Vail stopped at a light, and she got out, slamming the door. The light changed, and he sat there, watching as she hurried away.
Vail stood in Alex Zogas’s house, unable to stop thinking about his argument with Kate. She, of course, had been right. He was incapable of trusting anyone. But that was hardly a revelation for him. It was something he had reluctantly accepted
about himself long ago. And she was right about its giving him an edge, especially when it came to resolving complex situations like going after the LCS. And also, there couldn’t be any argument that he was unwilling to do anything that would take away that advantage.

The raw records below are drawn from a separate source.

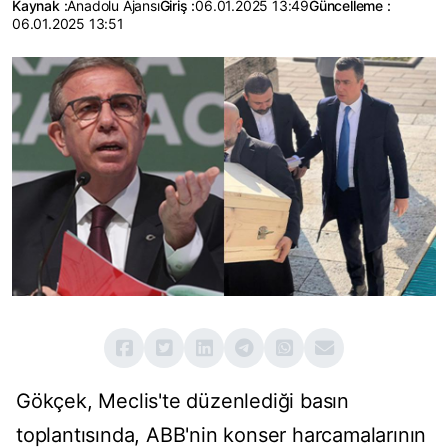
Kaynak :
Anadolu Ajansı
Giriş :
06.01.2025 13:49
Güncelleme :
06.01.2025 13:51
Gökçek, Meclis'te düzenlediği basın
toplantısında, ABB'nin konser harcamalarının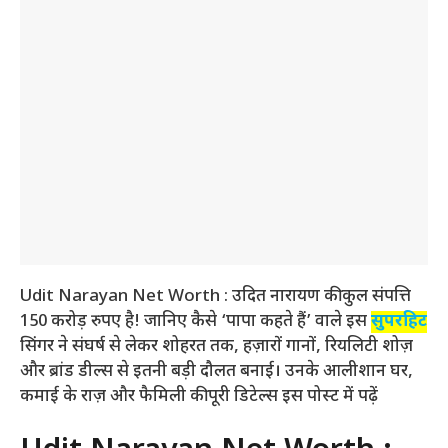
Udit Narayan Net Worth : उदित नारायण की कुल संपत्ति
150 करोड़ रुपए है! जानिए कैसे ‘पापा कहते हैं’ वाले इस
सुपरहिट
सिंगर ने संघर्ष से लेकर शोहरत तक, हज़ारों गानों, रियलिटी शोज़
और ब्रांड डील्स से इतनी बड़ी दौलत बनाई। उनके आलीशान घर,
कमाई के राज़ और फैमिली की पूरी डिटेल्स इस पोस्ट में पढ़ें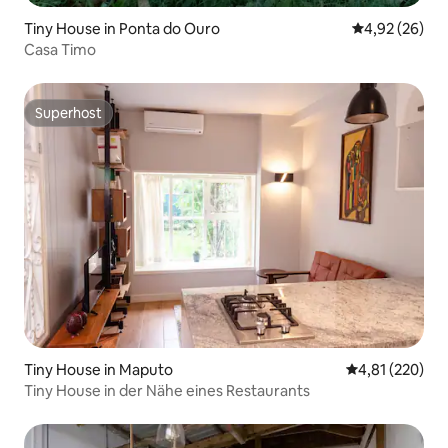
Tiny House in Ponta do Ouro
Durchschnittl
4,92 (26)
Casa Timo
Superhost
Superhost
Tiny House in Maputo
Durchschnittl
4,81 (220)
Tiny House in der Nähe eines Restaurants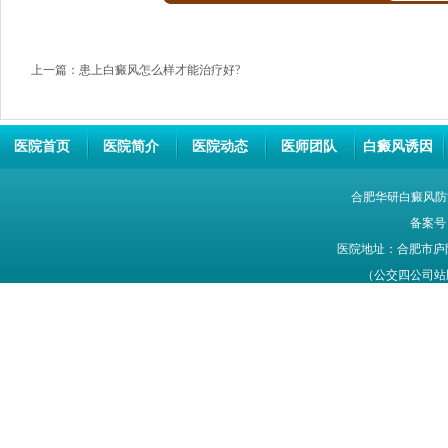
上一篇：
患上白癜风怎么样才能治疗好?
医院首页
医院简介
医院动态
医师团队
白癜风诱因
合肥华研白癜风防
备案号
医院地址：合肥市庐
（公交四公司站牌旁
网站信息仅供参考，不能作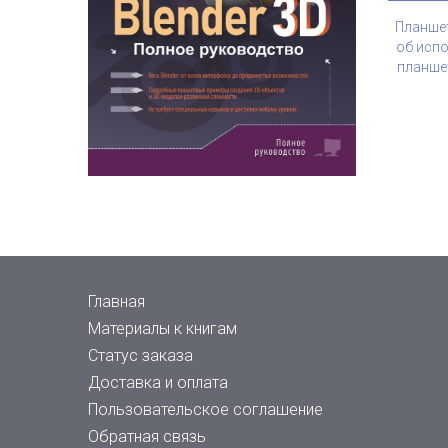
Планшет
об исп
планше
Главная
Материалы к книгам
Статус заказа
Доставка и оплата
Пользовательское соглашение
Обратная связь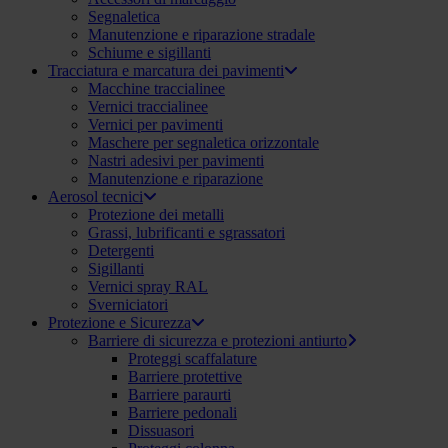
Segnaletica
Manutenzione e riparazione stradale
Schiume e sigillanti
Tracciatura e marcatura dei pavimenti
Macchine traccialinee
Vernici traccialinee
Vernici per pavimenti
Maschere per segnaletica orizzontale
Nastri adesivi per pavimenti
Manutenzione e riparazione
Aerosol tecnici
Protezione dei metalli
Grassi, lubrificanti e sgrassatori
Detergenti
Sigillanti
Vernici spray RAL
Sverniciatori
Protezione e Sicurezza
Barriere di sicurezza e protezioni antiurto
Proteggi scaffalature
Barriere protettive
Barriere paraurti
Barriere pedonali
Dissuasori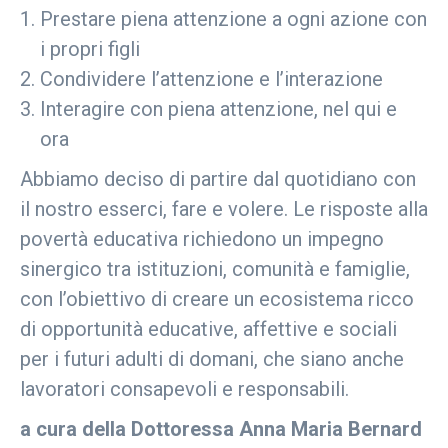
Prestare piena attenzione a ogni azione con
i propri figli
Condividere l’attenzione e l’interazione
Interagire con piena attenzione, nel qui e
ora
Abbiamo deciso di partire dal quotidiano con
il nostro esserci, fare e volere. Le risposte alla
povertà educativa richiedono un impegno
sinergico tra istituzioni, comunità e famiglie,
con l’obiettivo di creare un ecosistema ricco
di opportunità educative, affettive e sociali
per i futuri adulti di domani, che siano anche
lavoratori consapevoli e responsabili.
a cura della Dottoressa Anna Maria Bernard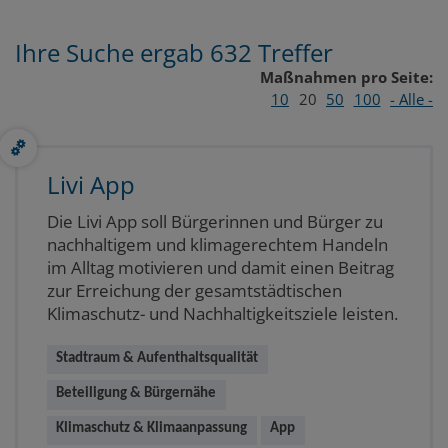
Ihre Suche ergab 632 Treffer
Maßnahmen pro Seite:
10
20
50
100
- Alle -
Livi App
Die Livi App soll Bürgerinnen und Bürger zu
nachhaltigem und klimagerechtem Handeln
im Alltag motivieren und damit einen Beitrag
zur Erreichung der gesamtstädtischen
Klimaschutz- und Nachhaltigkeitsziele leisten.
Stadtraum & Aufenthaltsqualität
Beteiligung & Bürgernähe
Klimaschutz & Klimaanpassung
App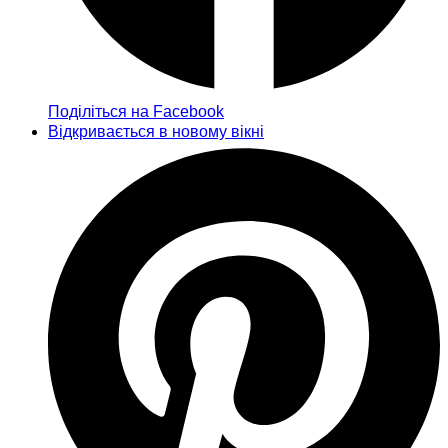
Поділіться на Facebook
Відкривається в новому вікні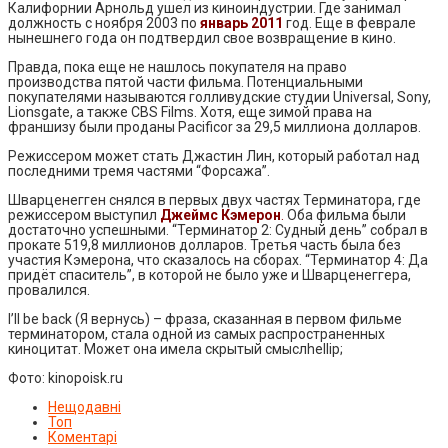
Калифорнии Арнольд ушел из киноиндустрии. Где занимал
должность с ноября 2003 по
январь 2011
год. Еще в феврале
нынешнего года он подтвердил свое возвращение в кино.
Правда, пока еще не нашлось покупателя на право
производства пятой части фильма. Потенциальными
покупателями называются голливудские студии Universal, Sony,
Lionsgate, а также CBS Films. Хотя, еще зимой права на
франшизу были проданы Pacificor за 29,5 миллиона долларов.
Режиссером может стать Джастин Лин, который работал над
последними тремя частями “Форсажа”.
Шварценегген снялся в первых двух частях Терминатора, где
режиссером выступил
Джеймс Кэмерон
.
Оба фильма были
достаточно успешными. “Терминатор 2: Судный день” собрал в
прокате 519,8 миллионов долларов. Третья часть была без
участия Кэмерона, что сказалось на сборах. “Терминатор 4: Да
придёт спаситель”, в которой не было уже и Шварценеггера,
провалился.
I’ll be back (Я вернусь) – фраза, сказанная в первом фильме
терминатором, стала одной из самых распространенных
киноцитат. Может она имела скрытый смыслhellip;
Фото: kinopoisk.ru
Нещодавні
Топ
Коментарі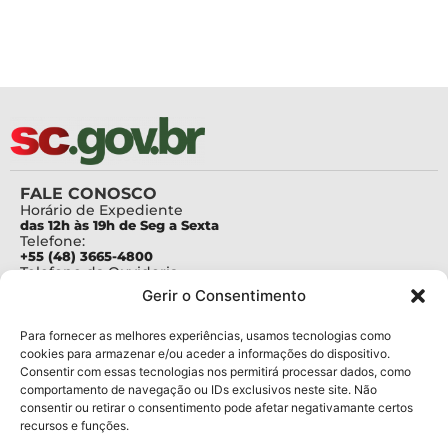
FALE CONOSCO
Horário de Expediente
das 12h às 19h de Seg a Sexta
Telefone:
+55 (48) 3665-4800
Telefone da Ouvidoria
0800-6448500
Gerir o Consentimento
E-mails:
protocolo@fapesc.sc.gov.br
Para assuntos relacionados à Pesquisa
Para fornecer as melhores experiências, usamos tecnologias como
pesquisa@fapesc.sc.gov.br
cookies para armazenar e/ou aceder a informações do dispositivo.
Para assuntos relacionados à Inovação
Consentir com essas tecnologias nos permitirá processar dados, como
inovacao@fapesc.sc.gov.br
comportamento de navegação ou IDs exclusivos neste site. Não
Para assuntos relacionados à Bolsas
consentir ou retirar o consentimento pode afetar negativamante certos
bolsas@fapesc.sc.gov.br
recursos e funções.
Para assuntos relacionados à Prestação de Contas
prestacaodecontas@fapesc.sc.gov.br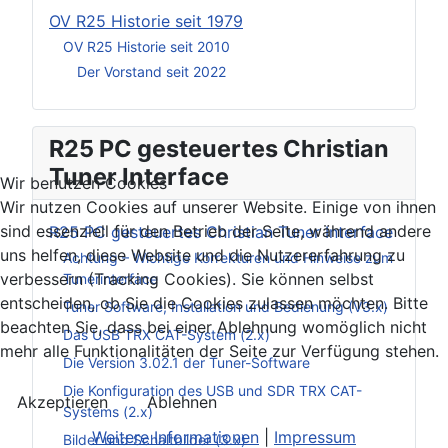
OV R25 Historie seit 1979
OV R25 Historie seit 2010
Der Vorstand seit 2022
R25 PC gesteuertes Christian
Tuner Interface
Wir benutzen Cookies
Wir nutzen Cookies auf unserer Website. Einige von ihnen
sind essenziell für den Betrieb der Seite, während andere
R25 PC gesteuertes Christian Tuner Interface
uns helfen, diese Website und die Nutzererfahrung zu
Achtung – Wichtige Korrekturen und Hinweise zum
verbessern (Tracking Cookies). Sie können selbst
Tunerinterface
entscheiden, ob Sie die Cookies zulassen möchten. Bitte
Tuner Software, Installation und Bedienung (V3.x)
beachten Sie, dass bei einer Ablehnung womöglich nicht
Das USB TRX CAT-System (2.x)
mehr alle Funktionalitäten der Seite zur Verfügung stehen.
Die Version 3.02.1 der Tuner-Software
Die Konfiguration des USB und SDR TRX CAT-
Akzeptieren
Ablehnen
Systems (2.x)
Weitere Informationen
|
Impressum
Bilder und Schaltbilder (3.x)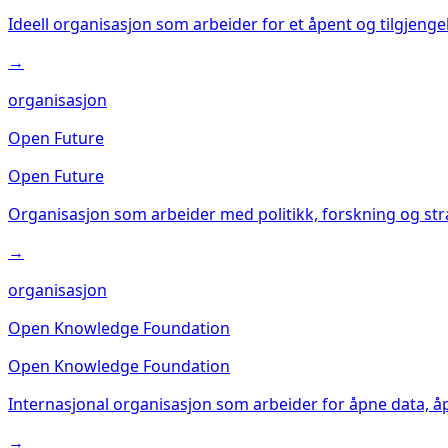
Ideell organisasjon som arbeider for et åpent og tilgjengel
→
organisasjon
Open Future
Open Future
Organisasjon som arbeider med politikk, forskning og strat
→
organisasjon
Open Knowledge Foundation
Open Knowledge Foundation
Internasjonal organisasjon som arbeider for åpne data, å
→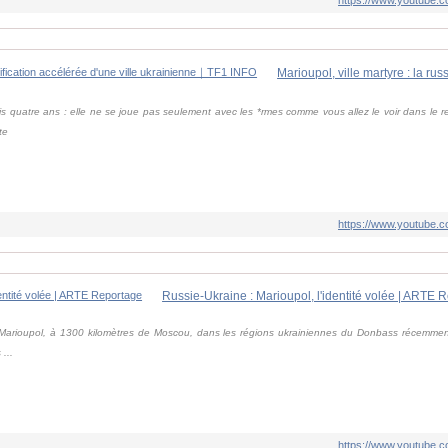
is quatre ans : elle ne se joue pas seulement avec les *rmes comme vous allez le voir dans le r
te
https://www.youtube
Russie-Ukraine : Marioupol, l'identité volée | ARTE 
 Marioupol, à 1300 kilomètres de Moscou, dans les régions ukrainiennes du Donbass récemmen
 ...
https://www.youtube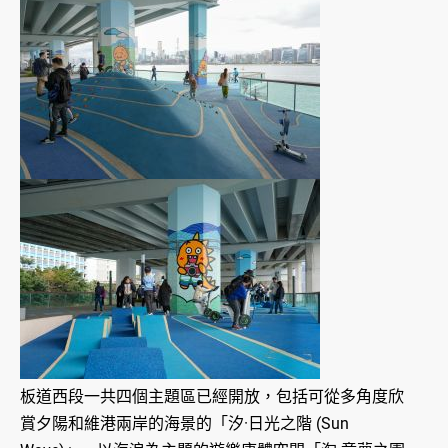
板道西段一共四個主題區已經開放，包括可從多角度欣
賞夕陽和維港兩岸的海景的「汐·日光之階 (Sun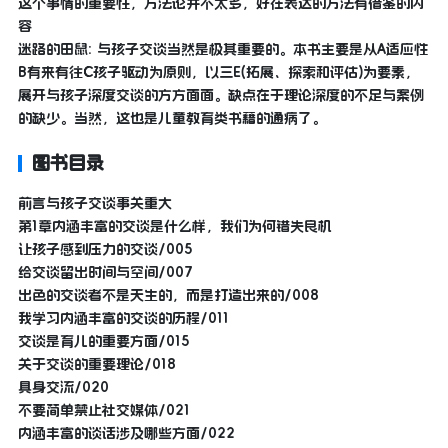
这个事情的重要性，方法论并不太多，好在表达的方法有借鉴的内
容
迷路的田鼠: 与孩子交谈当然是极其重要的。本书主要是从A适应性
B有来有往C孩子驱动为原则，以三E(拓展、探索和评估)为要素，
展开与孩子深度交谈的方方面面。缺点在于理论深度的不足与案例
的缺少。当然，这也是儿童教育类书籍的通病了。
图书目录
前言与孩子交谈事关重大
第1章内涵丰富的交谈是什么样，我们为何错失良机
让孩子感到压力的交谈/005
给交谈留出时间与空间/007
出色的交谈者不是天生的，而是打造出来的/008
我学习内涵丰富的交谈的历程/011
交谈是育儿的重要方面/015
关于交谈的重要理论/018
具身交流/020
不要简单禁止社交媒体/021
内涵丰富的谈话涉及哪些方面/022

If asked twenty-four hours earlier, he would have said unequivocally that the one person in the world he did trust was Kate Bannon, but, as she had demonstrated, that wasn’t true. Since there was no longer an investigation to camouflage his flaws, he wondered if he hadn’t picked the fight with her so he wouldn’t have to complicate his life by committing to a relationship with her. Maybe that was why he was now standing in Zogas’s house—to prolong the investigation, to delude himself with the possible repair of the impossible rift between them.
There had not been anything in Zogas’s pockets except his wallet and keys, which Vail used to get into the house. He turned on the computer, which sat on a living-room table. While he waited for it to fully load, the image of Kate’s face, twisted with anger and, even worse, disappointment rose up in his memory. He blanked it out halfheartedly, knowing that it would be back.
To suppose that the FBI had uncovered every single double agent in Washington, at least those recruited by the Lithuanians, would have been naïve and shortsighted. They had given up their inactive sources to further the Calculus scheme, but there still had to be individuals currently supplying them with information. If the entire Calculus matter had proved anything, it was how susceptible the government had become to counterintelligence. Espionage was no longer about one country trying to gain an upper hand militarily or politically; it was about the global marketplace—technologies and trade secrets to be stolen and sold.
Raymond Radkay had existed completely undetected, so why not others? If there were others, their names, addresses, and contact points had to be kept somewhere. Vail started checking the files on the computer. There weren’t many documents stored, but he would have been surprised if Zogas had been that obvious.